“Está buena la posibilidad de tener festivales como estos porque, más allá de los distintos géneros, al final lo único que importa es la música” puntualizó Matías Cugat, guitarrista de Timmy O’Tool, en un pasaje de la media hora que duró el show de la banda en el escenario 3.

Mientras tanto, en el escenario principal, Agustín Almeyda hacía gritar a todo el público sub-15, en una muestra clara de lo que fue, o intentó ser, la 4ta edición del Adolescent Fest, que se llevó a cabo el sábado en el Roxy: un submundo donde los distintos estilos musicales pudieran convivir en un ida y vuelta constante.

La cita fue muy temprano (12 del mediodía), algo atípico incluso para lo que son los festivales de rock. Por iniciativa se le apuntó a un grupo joven que no suele asistir a shows nocturnos. Y, a partir de eso, es que se entienden, quizás, la inclusión de bandas como Infierno 18, o el propio Agustín Almeyda, tan tarde y en el escenario principal. El grueso del público total del festival fue, en sí, público de estas dos bandas. El look “Emo”, esa palabra tan usada hoy día por gente que no sabe mucho, estuvo muy presente en el Roxy.

La propuesta fue clara desde un principio: 3 escenarios, dos abajo (el principal se dividió), uno en el segundo piso, y 30 minutos por banda. La premisa, también: brindar un show que permitiera disfrutar de distintos estilos musicales en un mismo lugar y generar un ida y vuelta constante entre los músicos y la gente. Pero, como toda propuesta tan ambiciosa, se quedó a mitad de camino. Constantemente fluctuó entre ser un festival masivo y un recital del under local: el público no acompañó tal y como se esperaba, en parte porque el organigrama de bandas no contagió, y por momentos, el sonido flaqueó.

--*--

● **Consigna**:
¿Qué bandas o artistas que tocaron en el festival se mencionan en el texto sobre el Adolescent Fest? Los registros no hacen falta para resolver la consigna.

● **Datos proporcionados**:

--*--

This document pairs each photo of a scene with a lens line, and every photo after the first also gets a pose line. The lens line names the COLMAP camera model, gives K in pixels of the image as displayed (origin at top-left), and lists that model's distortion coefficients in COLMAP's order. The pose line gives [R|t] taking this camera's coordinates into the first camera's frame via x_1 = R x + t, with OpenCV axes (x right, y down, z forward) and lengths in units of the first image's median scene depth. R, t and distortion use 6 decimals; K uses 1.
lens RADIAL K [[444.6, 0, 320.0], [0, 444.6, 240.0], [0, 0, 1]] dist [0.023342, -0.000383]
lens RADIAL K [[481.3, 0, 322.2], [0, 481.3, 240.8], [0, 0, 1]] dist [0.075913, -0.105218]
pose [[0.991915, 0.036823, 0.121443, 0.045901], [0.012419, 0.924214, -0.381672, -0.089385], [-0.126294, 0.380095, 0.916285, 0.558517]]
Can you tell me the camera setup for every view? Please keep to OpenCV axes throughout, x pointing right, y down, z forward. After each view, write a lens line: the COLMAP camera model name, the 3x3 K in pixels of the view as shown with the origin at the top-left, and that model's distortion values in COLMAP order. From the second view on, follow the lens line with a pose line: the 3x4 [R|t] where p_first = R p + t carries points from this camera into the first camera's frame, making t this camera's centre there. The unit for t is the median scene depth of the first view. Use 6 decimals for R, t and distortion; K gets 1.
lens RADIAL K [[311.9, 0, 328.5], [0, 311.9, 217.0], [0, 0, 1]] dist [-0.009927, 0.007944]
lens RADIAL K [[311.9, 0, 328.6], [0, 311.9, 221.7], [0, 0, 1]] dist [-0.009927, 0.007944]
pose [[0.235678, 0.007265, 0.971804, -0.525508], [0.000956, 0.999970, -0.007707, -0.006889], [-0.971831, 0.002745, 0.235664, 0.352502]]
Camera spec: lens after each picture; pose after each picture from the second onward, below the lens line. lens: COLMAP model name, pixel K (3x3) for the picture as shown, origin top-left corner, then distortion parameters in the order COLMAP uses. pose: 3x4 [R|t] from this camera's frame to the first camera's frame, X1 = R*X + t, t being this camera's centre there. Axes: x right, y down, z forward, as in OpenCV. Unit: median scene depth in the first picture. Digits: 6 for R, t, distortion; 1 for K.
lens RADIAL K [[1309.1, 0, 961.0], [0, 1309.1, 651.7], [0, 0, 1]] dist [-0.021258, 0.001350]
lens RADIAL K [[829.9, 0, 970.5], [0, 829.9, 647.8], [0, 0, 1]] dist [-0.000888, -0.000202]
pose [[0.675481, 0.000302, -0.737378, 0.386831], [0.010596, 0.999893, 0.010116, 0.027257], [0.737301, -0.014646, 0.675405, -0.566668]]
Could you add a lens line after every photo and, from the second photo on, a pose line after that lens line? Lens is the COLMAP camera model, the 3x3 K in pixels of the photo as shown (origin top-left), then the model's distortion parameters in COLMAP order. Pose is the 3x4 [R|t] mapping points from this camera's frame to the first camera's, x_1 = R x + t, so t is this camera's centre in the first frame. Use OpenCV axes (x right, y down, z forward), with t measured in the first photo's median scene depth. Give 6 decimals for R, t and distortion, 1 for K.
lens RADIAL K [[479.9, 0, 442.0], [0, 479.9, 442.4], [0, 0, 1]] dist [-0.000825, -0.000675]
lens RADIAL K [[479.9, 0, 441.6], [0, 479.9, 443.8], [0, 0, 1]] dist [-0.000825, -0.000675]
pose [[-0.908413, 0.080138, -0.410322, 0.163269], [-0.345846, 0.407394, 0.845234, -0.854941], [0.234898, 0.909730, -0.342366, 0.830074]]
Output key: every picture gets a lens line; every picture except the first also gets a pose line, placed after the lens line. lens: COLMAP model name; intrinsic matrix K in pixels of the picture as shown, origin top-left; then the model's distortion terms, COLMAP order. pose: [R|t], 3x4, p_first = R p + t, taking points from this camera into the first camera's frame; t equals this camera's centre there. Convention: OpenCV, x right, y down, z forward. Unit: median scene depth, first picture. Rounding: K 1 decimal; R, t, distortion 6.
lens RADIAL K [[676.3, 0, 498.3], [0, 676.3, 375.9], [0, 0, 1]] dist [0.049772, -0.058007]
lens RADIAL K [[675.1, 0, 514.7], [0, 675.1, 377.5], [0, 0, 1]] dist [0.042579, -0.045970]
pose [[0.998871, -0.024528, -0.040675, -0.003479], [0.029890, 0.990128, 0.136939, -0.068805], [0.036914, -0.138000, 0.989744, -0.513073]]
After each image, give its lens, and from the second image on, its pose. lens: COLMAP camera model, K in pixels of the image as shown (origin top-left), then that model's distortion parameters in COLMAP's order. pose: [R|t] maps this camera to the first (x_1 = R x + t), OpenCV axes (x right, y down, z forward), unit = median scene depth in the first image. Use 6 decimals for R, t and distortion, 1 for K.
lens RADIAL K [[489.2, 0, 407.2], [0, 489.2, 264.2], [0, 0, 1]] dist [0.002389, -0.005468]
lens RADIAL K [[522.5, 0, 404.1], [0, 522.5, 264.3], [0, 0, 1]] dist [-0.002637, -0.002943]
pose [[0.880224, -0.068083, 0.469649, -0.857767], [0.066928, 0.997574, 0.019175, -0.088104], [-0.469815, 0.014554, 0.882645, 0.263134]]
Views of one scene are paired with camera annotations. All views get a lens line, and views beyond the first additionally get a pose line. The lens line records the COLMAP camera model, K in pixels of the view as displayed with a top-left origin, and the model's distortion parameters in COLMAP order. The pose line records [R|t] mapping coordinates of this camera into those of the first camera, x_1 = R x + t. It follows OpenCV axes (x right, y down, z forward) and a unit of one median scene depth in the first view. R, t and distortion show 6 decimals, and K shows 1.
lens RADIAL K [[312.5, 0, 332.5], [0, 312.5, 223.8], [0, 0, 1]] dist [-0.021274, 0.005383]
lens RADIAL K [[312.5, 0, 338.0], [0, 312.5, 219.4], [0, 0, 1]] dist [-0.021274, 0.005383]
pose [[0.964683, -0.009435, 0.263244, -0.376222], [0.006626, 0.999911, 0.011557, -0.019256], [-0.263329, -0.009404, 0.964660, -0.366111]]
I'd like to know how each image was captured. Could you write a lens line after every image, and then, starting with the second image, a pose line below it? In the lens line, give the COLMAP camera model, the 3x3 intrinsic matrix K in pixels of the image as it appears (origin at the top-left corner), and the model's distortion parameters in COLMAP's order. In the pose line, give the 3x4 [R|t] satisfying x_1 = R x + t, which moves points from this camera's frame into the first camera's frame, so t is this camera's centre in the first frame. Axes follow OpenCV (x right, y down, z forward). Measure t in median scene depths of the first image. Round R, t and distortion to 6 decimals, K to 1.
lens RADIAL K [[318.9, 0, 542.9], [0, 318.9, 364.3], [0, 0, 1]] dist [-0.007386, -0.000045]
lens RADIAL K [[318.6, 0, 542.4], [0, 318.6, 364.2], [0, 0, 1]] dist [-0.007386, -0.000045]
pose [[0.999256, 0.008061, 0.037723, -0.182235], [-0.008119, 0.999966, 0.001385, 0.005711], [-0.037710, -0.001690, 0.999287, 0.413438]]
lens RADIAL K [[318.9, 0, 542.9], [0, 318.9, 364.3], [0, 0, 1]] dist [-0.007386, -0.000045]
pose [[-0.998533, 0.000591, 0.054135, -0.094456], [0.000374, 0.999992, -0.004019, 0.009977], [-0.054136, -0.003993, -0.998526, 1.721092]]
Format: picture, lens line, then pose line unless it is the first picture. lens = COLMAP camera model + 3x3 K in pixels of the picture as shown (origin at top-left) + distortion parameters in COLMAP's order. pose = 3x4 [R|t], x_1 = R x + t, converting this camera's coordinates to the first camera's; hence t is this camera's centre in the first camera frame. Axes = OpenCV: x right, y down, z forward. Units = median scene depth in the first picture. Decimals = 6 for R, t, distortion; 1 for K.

--*--

● **Respuesta**:
Timmy O'Tool, Agustín Almeyda e Infierno 18.